谢伯缙走到盛着温水的盆边洗手,又拿帕子擦了下脸和额头,这才端着香茶走到云黛身旁坐下,却没喝茶,只瞧着她手里捧的那只沾了点胭脂膏子的燕窝白瓷碗,轻声问,“这燕窝滋味如何?”

“还好。”云黛懒洋洋答着,轻软的语调透着些随性的妩媚。

“娘子喂我尝一口?”

他身子朝她身旁靠了些,浑厚的男人气息将云黛整个人笼住,她诧异看向他,见男人似笑非笑的模样,双颊不禁染了浅红,喂是不好意思喂的,她将碗往他跟前递了些,偏过脸去轻声道,“你自己尝。
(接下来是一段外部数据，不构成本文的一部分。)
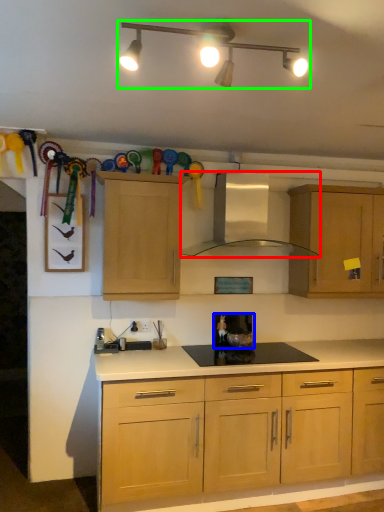
Question: Considering the real-world distances, which object is farthest from kitchen appliance (highlighted by a red box)? appliance (highlighted by a blue box) or light fixture (highlighted by a green box)?

Choices:
 (A) appliance
 (B) light fixture

Answer: (B)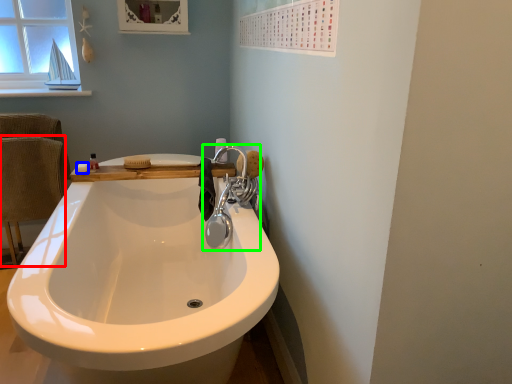
Question: Based on their relative distances, which object is nearer to armchair (highlighted by a red box)? Choose from soap (highlighted by a blue box) and tap (highlighted by a green box).

Choices:
 (A) soap
 (B) tap

Answer: (A)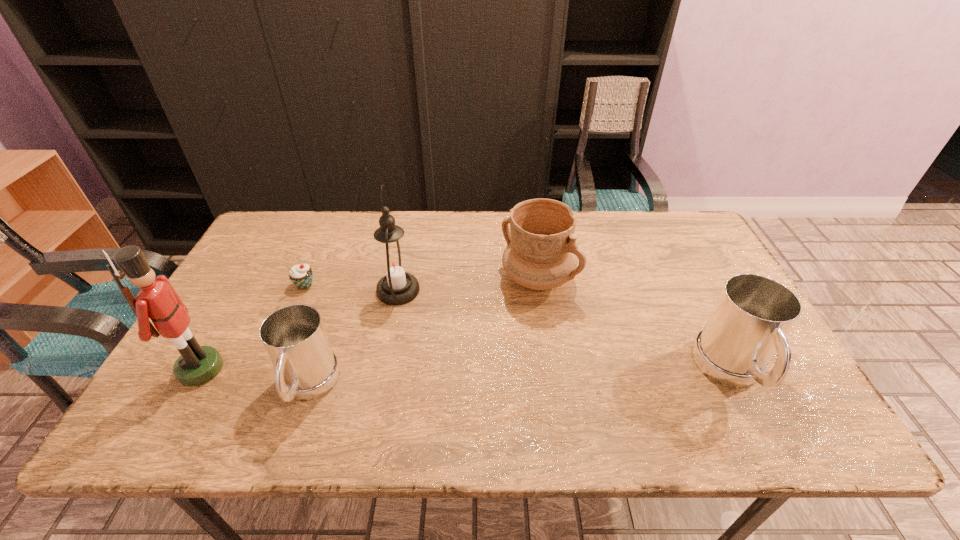
To make them evenly spaced by inserting another mug among them, please locate a free space for this new mug. Please provide its 2D coordinates. Your answer should be formatted as a tuple, i.e. [(x, y)], where the tuple contains the x and y coordinates of a point satisfying the conditions above.

[(523, 380)]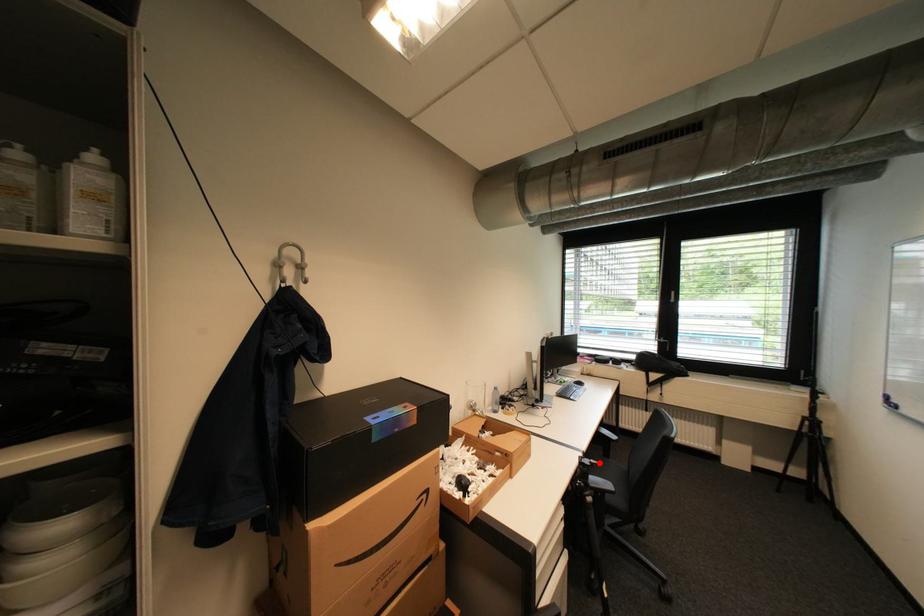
”

谢伯缙挑了下眉,也不伸手去接,而是就着她的手,低下头将薄唇送到瓷碗边上。

云黛眼睁睁看见他薄薄的唇瓣印在碗边的朱粉色胭脂印子上,他喝着燕窝,黑眸却始终看着她,缱绻深情,仿佛不是在喝燕窝,而是在细细品尝着她唇瓣的滋味。

纵然已成婚一年多,云黛还是有些受不住他这炽热的目光,忙将碗塞到他手中,嘴里说着“今晚好似要下雨,我去看庭外的花收进廊下了没”,赶紧从榻边下来,落荒而逃。

当日夜里,用过晚膳,果然下起了雨。

淅淅沥沥的雨水敲打着窗棂,云黛沐浴完回到里屋,就见朦朦胧胧的烛影下,身着牙白色亵衣的谢伯缙靠坐在床边,捧书翻看。
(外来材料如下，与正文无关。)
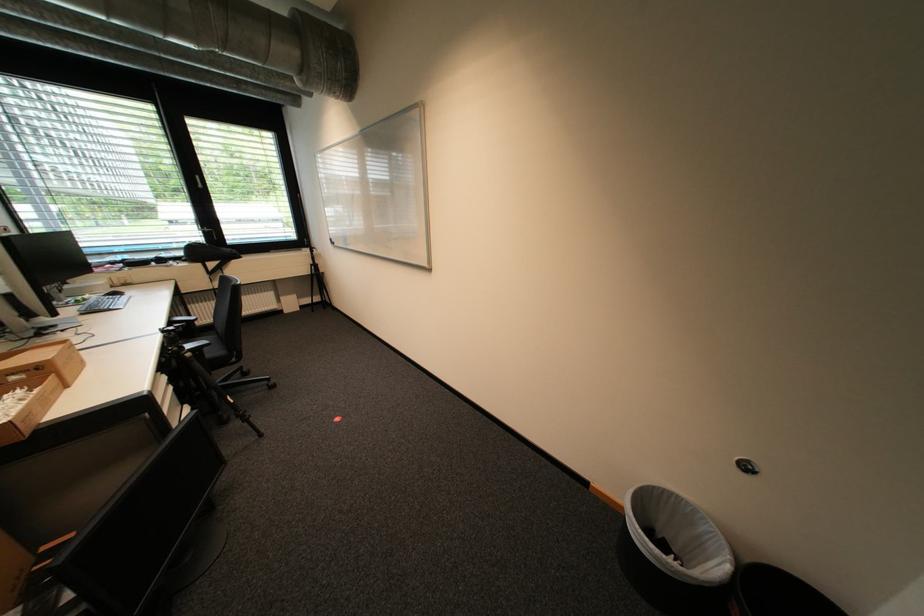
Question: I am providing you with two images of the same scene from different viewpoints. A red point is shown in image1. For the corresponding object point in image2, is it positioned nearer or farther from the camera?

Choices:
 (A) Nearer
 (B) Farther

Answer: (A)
“这么晚怎么还在看书,灯光这样暗,仔细伤眼睛。”她边说边拿起剪子修了下烛芯,火光稍稍亮了些。

谢伯缙闻言,侧过脸略带深意地看她一眼,“这话倒该我问娘子。”

云黛啊了一声,很是不解,“问我什么?”

谢伯缙朝她招手,“过来。”

云黛不明就里地走过去,才走到床边,就被男人揽过腰肢往床上带,她一个没站稳,就跌了他满怀。

等撑起了身子,她羞恼地拍了他一下,“那么大力气作甚。”

鼻尖盈满她沐浴完的淡淡馨香,谢伯缙顺势将她整个人团在怀里,“娘子不是问我在看什么书么,喏,这个。”

他将那丢在一旁的书又抓了回来,摊开一页放在云黛眼前。

云黛低头一看,登时闹了个大红脸——

谢伯缙手中拿着的那册书,正是午后庆宁塞给她的那本秘籍。

她当时随手放在了枕头下,本想着送走庆宁她们再寻个地方妥善藏起来的,可之后忙着收拾行囊,就把这茬给忘在脑后了。没想到却被谢伯缙给翻了出来……

迎上男人带着探究的阒黑目光,云黛红着脸咽了下口水,支支吾吾道,“这个,这个是……庆宁姐姐今日给我的。”

“她给你这个作甚?还怕我们不会?”

“……”

云黛脸颊愈发烫了,低下头,避开他的眼睛道,“说是…唔……照着这上头的姿势,更容易……有小娃娃。”

“这样。”谢伯缙声音低下来,一本正经道,“嗯,那是该仔细研读一番。”

他说着又伸手翻了一页。

云黛恨不得立刻挖个洞躲起来,脸颊红得滴血般,他翻了不说还煞有介事的评价,并邀她一起“琢磨”。

啊,真是丢死人了。

这种册子本就够羞人了,怎么还一起看!

在他又一次翻页时,云黛再也撑不住了,咬了咬红唇,硬着头皮去抢他手里的册子,气呼呼凶巴巴道,“不许……不许看了!”

见小懒猫炸了毛,谢伯缙故意逗她,手拿册子举得高高的,就是不让她拿到。

云黛哪里比得过他手长,扑着抢了好几回,最后拿是拿到了,可整个人也以一种毫不矜持的姿态趴坐在他身上——

“看来娘子已经迫不及待想要实践一番。”

谢伯缙松开那册子,粗粝的手掌顺理成章扶住那细致滑腻无一丝赘肉的细柳小腰,眸色暗了下来,“那为夫便恭敬不如从命。”

云黛,“……?”

她哪里迫不及待了!

不等她反驳,男人一把扯下泥金印花芍药灯球纹轻纱幔帐,又反客为主,将她嘴里的话通通都堵了回去。

轻纱幔帐逶逶垂下,遮住那无边春色,却遮不住那粗重的喘息与破碎的呜咽。